8.2.1 Démence, identité et traumatisme

La psychothérapie, comme projet de soin psychique pour le sujet âgé dément, en dehors de l’axe strictement développemental de l’identité, questionne le rapport dialectique de l’identité comme processus. Rappelons, ici, que la psychanalyse définit la notion d’identification comme la première forme de lien affectif à l’objet, et c’est également un processus de communication affectif entre un individu et un groupe. Les différents « constats » dans la rencontre au quotidien avec ces patients montrent qu’une vie psychique existe, persiste au delà de l’apparente « mort psychique », un peu comme si la vie vient et repart en laissant des images angoissantes d’inquiétante/étrangeté et d’inquiétante/familiarité en même temps. La confrontation à la question de l’angoisse et de la solitude est également posée dans la rencontre avec ces patients ; cette pathologie nous confronte en même temps à des sujets « morts » et à des sujets « vivants ». Il s’agit de l’évocation quelquefois cacophonique de morts tragiquement vécues induisant en une seconde des sauts dans le temps, à la mesure de ces sauts de génération en génération de deuils transmis non-élaborés.

Les différents aspects soulignés du rôle et de l’importance des interrelations, dans la pratique psychothérapeutique, sont en accord avec une conception du fonctionnement psychique et des représentations des troubles psychiques dans la démence. Le dispositif psychothérapeutique constitue, dans le travail avec les sujets déments, une sécurité suffisamment solide pour « travailler » les zones de fragilité identitaire et la présence de plusieurs « autres » va dans le sens d’une consolidation de l’image de soi du dedans.

Dans mon expérience en situation de groupe avec les sujets déments, la notion d’interrelation éclaire la nécessité d’un travail au dedans de soi pour « reprendre » les différentes identités au dehors, et définit ce qui se constitue/s’organise dans cet appui identifiant. Le travail en situation de groupe se fait à partir de la relance de l’identité de perception, et plus généralement sur l’idée de la présence et sur le mode de présence de l’objet. Globalement, nous dirons ici que notre dispositif comprend les différentes médiations utilisées, la présence d’un observateur sont autant d’éléments perceptifs qui donnent une certaine forme et une certaine consistance aux paroles qui sont échangées.
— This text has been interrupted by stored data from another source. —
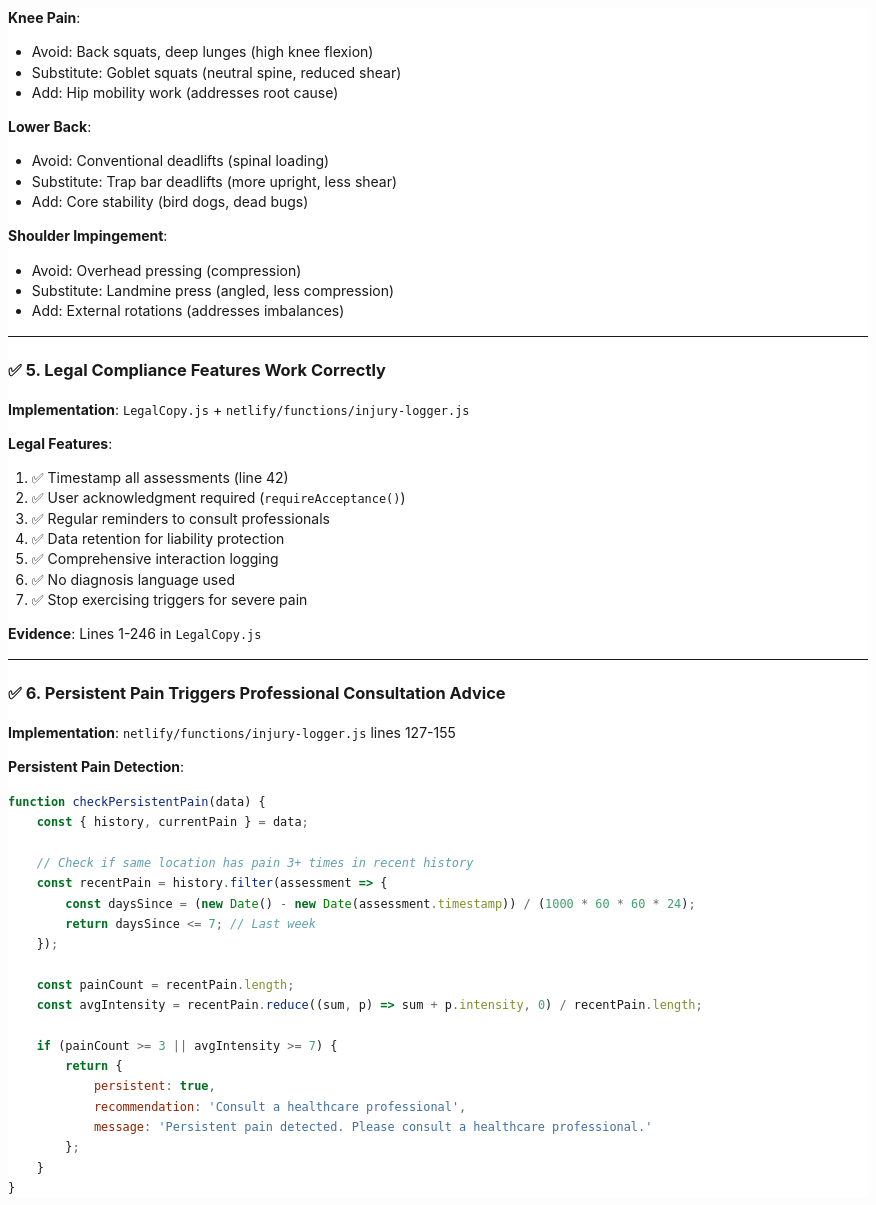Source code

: **Knee Pain**:
- Avoid: Back squats, deep lunges (high knee flexion)
- Substitute: Goblet squats (neutral spine, reduced shear)
- Add: Hip mobility work (addresses root cause)

**Lower Back**:
- Avoid: Conventional deadlifts (spinal loading)
- Substitute: Trap bar deadlifts (more upright, less shear)
- Add: Core stability (bird dogs, dead bugs)

**Shoulder Impingement**:
- Avoid: Overhead pressing (compression)
- Substitute: Landmine press (angled, less compression)
- Add: External rotations (addresses imbalances)

---

### ✅ **5. Legal Compliance Features Work Correctly**

**Implementation**: `LegalCopy.js` + `netlify/functions/injury-logger.js`

**Legal Features**:
1. ✅ Timestamp all assessments (line 42)
2. ✅ User acknowledgment required (`requireAcceptance()`)
3. ✅ Regular reminders to consult professionals
4. ✅ Data retention for liability protection
5. ✅ Comprehensive interaction logging
6. ✅ No diagnosis language used
7. ✅ Stop exercising triggers for severe pain

**Evidence**: Lines 1-246 in `LegalCopy.js`

---

### ✅ **6. Persistent Pain Triggers Professional Consultation Advice**

**Implementation**: `netlify/functions/injury-logger.js` lines 127-155

**Persistent Pain Detection**:
```javascript
function checkPersistentPain(data) {
    const { history, currentPain } = data;
    
    // Check if same location has pain 3+ times in recent history
    const recentPain = history.filter(assessment => {
        const daysSince = (new Date() - new Date(assessment.timestamp)) / (1000 * 60 * 60 * 24);
        return daysSince <= 7; // Last week
    });
    
    const painCount = recentPain.length;
    const avgIntensity = recentPain.reduce((sum, p) => sum + p.intensity, 0) / recentPain.length;
    
    if (painCount >= 3 || avgIntensity >= 7) {
        return {
            persistent: true,
            recommendation: 'Consult a healthcare professional',
            message: 'Persistent pain detected. Please consult a healthcare professional.'
        };
    }
}
```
Cette conception méthodologique du dispositif est aussi une manière de se représenter la disparition progressive de la capacité de représentation du sujet dément, associée à une non permanence de l’objet. Il y a là un lien avec la question de la « position dépressive » (cf. le chapitre 6.4) comme point de butée, chez le sujet dément qui fait supposer devoir repasser par la présence de l’objet pour nommer et symboliser l’absence, l’objet perdu et le travail de deuil. Comment aider quelqu’un à faire un travail de deuil quand celui-ci est impossible à faire ? C’est à sa manière que le sujet dément nous adresse cette équation, «équation mortelle» (A. Sagne, 1996), que l’on retrouve sous la forme : si je perds la mémoire (alors) je me perds.

La plupart des auteurs s’accordent pour dire que la clinique de la démence est celle d’un travail de deuil impossible (M. Myslinski, 2000). Récemment (colloque psychothérapies des démences, 2000), les différentes « pratiques en recherche » ont orienté les réflexions autour de la question des traumatismes. Il est en effet question des traumatismes au pluriel pour montrer à la fois plusieurs approches et également pour souligner sans doute les effets des deuils du passé cumulés à ceux du présent.

Les auteurs qui abordent cette question du traumatisme dans la démence s’inscrivent également dans des référentiels théoriques psychanalytiques différents. Ces abords font un détour par S. Freud, par M. Klein, par J. Lacan, par D.W. Winnicott, dans un travail de conceptualisation du traumatisme ou pour enrichir la pratique psychothérapique, ou pour proposer des hypothèses sur l’origine traumatique de la démence. Nous partageons ici la définition que nous donne P.M. Charazac (2000) du traumatisme : «Dans sa conception actuelle, le traumatisme désigne un fonctionnement de détresse du moi impliquant d’une part son immaturité ou sa détérioration, d’autre part un excès ou un défaut de stimulation venant de l’environnement. L’effet du changement d’environnement pour un dément illustre l’action traumatique ou anti-traumatique de l’entourage».